The health system's legal team revealed the plan in a letter late last month to the Supreme Court clerk. Intermountain asked the court to defer its consideration of the case until September to give the parties sufficient time to consummate an agreement.
"At present, Intermountain does not know how long it will take to obtain the government's necessary approval and to finalize and execute the relevant settlement documents," M. Miller Baker of the firm McDermott Will & Emery wrote.
The letter—which has not been published in the online docket but which HealthLeaders obtained from the court—says the possibility that this settlement will fall through is unlikely.
A spokesperson for Intermountain said Friday afternoon that the system is unable to provide additional information at this time. The relator and his attorney did not immediately respond Friday afternoon to a request for comment.
Warnings Ignored 'For The Money'?
The cardiologist who filed the 2012 lawsuit, Gerald Polukoff, MD, alleged that Intermountain Medical Center and St. Mark's Hospital in Salt Lake City, had knowingly participated in a scheme to perform unnecessary heart surgeries and bill government payers for the procedures.
Polukoff said cardiologist Sherman Sorensen, MD, routinely closed a small hole in a patient's heart, even in cases when such procedures are widely viewed as medically unnecessary, and he accused Intermountain of being complicit in the lucrative practice, as Polukoff's legal team explained in a brief filed last month with the Supreme Court.
"Sorensen did not act alone," the brief states. "Indeed, surgeons almost never act alone: they need somebody to provide them with a suitable venue, supplies, and support staff to make the surgeries happen."
Polukoff alleges that Intermountain was reckless since at least 2006, when published industry guidelines made clear that Sorensen's surgeries were unnecessary. Intermountain's administration had furthermore been warned repeatedly about Sorensen's practices, he alleges.
"Intermountain ignored these warnings for the money," the brief states.
Polukoff argues that Intermountain acknowledged the misbehavior when it changed its policies in 2011, audited Sorensen's practice, and revoked his privileges. (Notably, St. Mark's didn't join in Intermountain's request for Supreme Court review.)
How We Got Here
This year, rather than submitting to discovery, Intermountain filed its petition for the Supreme Court to review the matter, arguing that Polukoff's allegations were insufficient in their particularity and that the FCA's qui tam provisions violate the Appointments Clause of Article II of the U.S. Constitution.
Rand Nolen, an attorney with Fleming, Nolen & Jez LLP, who is co-counsel with Polukoff's attorney, told HealthLeaders in February that a formal response was not necessary because the team believed the justices would "swiftly" deny the petition.
"After reviewing Intermountain's petition for writ of certiorari, we don't believe that the Supreme Court is likely to grant the petition," Nolen said in an email. "The constitutionality of the False Claims Act is well settled in in the federal circuits and there is no circuit split on the issue."
The court requested that the parties submit formal responses anyway.
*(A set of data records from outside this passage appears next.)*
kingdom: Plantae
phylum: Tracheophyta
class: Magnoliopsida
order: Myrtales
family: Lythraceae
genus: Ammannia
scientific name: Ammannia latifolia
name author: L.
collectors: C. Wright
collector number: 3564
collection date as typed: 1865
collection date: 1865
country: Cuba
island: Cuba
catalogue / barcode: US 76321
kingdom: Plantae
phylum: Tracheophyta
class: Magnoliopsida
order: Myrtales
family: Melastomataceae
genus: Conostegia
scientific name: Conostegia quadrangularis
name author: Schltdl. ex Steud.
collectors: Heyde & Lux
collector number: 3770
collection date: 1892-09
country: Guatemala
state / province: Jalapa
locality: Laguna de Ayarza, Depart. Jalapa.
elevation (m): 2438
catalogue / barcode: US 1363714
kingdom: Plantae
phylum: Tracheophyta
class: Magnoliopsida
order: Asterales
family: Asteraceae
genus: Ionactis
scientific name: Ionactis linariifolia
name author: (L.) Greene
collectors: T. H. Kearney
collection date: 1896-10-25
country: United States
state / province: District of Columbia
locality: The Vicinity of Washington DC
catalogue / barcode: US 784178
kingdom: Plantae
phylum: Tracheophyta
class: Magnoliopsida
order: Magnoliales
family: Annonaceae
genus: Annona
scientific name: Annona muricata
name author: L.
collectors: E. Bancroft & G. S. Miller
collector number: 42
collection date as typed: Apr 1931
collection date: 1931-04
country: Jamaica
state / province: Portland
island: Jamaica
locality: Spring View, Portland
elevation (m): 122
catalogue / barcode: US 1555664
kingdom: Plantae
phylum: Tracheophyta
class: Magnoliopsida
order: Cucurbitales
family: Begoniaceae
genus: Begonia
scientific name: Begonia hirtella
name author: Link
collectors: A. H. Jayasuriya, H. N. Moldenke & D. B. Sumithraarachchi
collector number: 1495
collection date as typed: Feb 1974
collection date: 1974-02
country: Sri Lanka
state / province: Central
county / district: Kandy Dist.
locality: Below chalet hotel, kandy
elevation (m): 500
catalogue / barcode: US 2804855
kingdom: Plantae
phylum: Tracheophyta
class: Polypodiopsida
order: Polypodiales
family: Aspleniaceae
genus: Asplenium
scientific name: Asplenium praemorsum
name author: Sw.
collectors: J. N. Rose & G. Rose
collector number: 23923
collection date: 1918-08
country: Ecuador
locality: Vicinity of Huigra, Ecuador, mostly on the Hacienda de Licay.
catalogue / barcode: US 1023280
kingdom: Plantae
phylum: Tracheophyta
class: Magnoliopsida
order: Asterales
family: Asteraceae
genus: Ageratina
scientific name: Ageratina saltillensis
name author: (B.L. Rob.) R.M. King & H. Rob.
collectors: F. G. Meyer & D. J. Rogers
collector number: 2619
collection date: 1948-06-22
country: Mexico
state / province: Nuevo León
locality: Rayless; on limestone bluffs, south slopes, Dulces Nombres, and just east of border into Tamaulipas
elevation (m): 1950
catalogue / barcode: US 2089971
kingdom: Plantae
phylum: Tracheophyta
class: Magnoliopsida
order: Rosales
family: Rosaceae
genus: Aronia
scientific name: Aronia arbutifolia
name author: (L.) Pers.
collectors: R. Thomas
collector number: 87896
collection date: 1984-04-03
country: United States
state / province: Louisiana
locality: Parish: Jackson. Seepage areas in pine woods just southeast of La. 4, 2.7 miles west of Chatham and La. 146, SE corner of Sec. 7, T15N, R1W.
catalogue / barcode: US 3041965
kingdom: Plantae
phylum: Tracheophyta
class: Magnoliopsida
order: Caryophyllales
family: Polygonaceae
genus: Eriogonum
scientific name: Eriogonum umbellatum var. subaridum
Polukoff and the DOJ each did so on April 24. Intermountain's letter to the clerk signaling an expected settlement came five days later.
Potentially Costly Implications
The American Hospital Association (AHA) and Federation of American Hospitals (FAH) had urged the Supreme Court to grant Intermountain's petition.
"For healthcare providers, whether settled early or litigated to a conclusion, questionable and meritless FCA cases divert enormous resources away from providers' core responsibility: caring for patients," the hospital groups wrote in an amicus brief that argues most qui tam suits are meritless.
In fiscal year 1988, there were just five new HHS-related qui tam FCA cases filed, according to data released by the U.S. Department of Justice. Thirty years later, in fiscal year 2018, there were 446 such new cases. And that was by no means an outlier.
This proliferation of these lawsuits is especially noteworthy because the DOJ intervenes in only about 20% of these cases.
A spokesperson for AHA declined to comment Friday, and a spokesperson for FAH did not immediately respond.
—Steven Porter is an associate content manager and online news editor for HealthLeaders, a Simplify Compliance brand.
The health system asked the Supreme Court to defer its consideration of the case, so the settlement can be consummated.
Hospital groups had urged the justices to take up the case because healthcare organizations are strained by 'questionable and meritless' FCA litigation.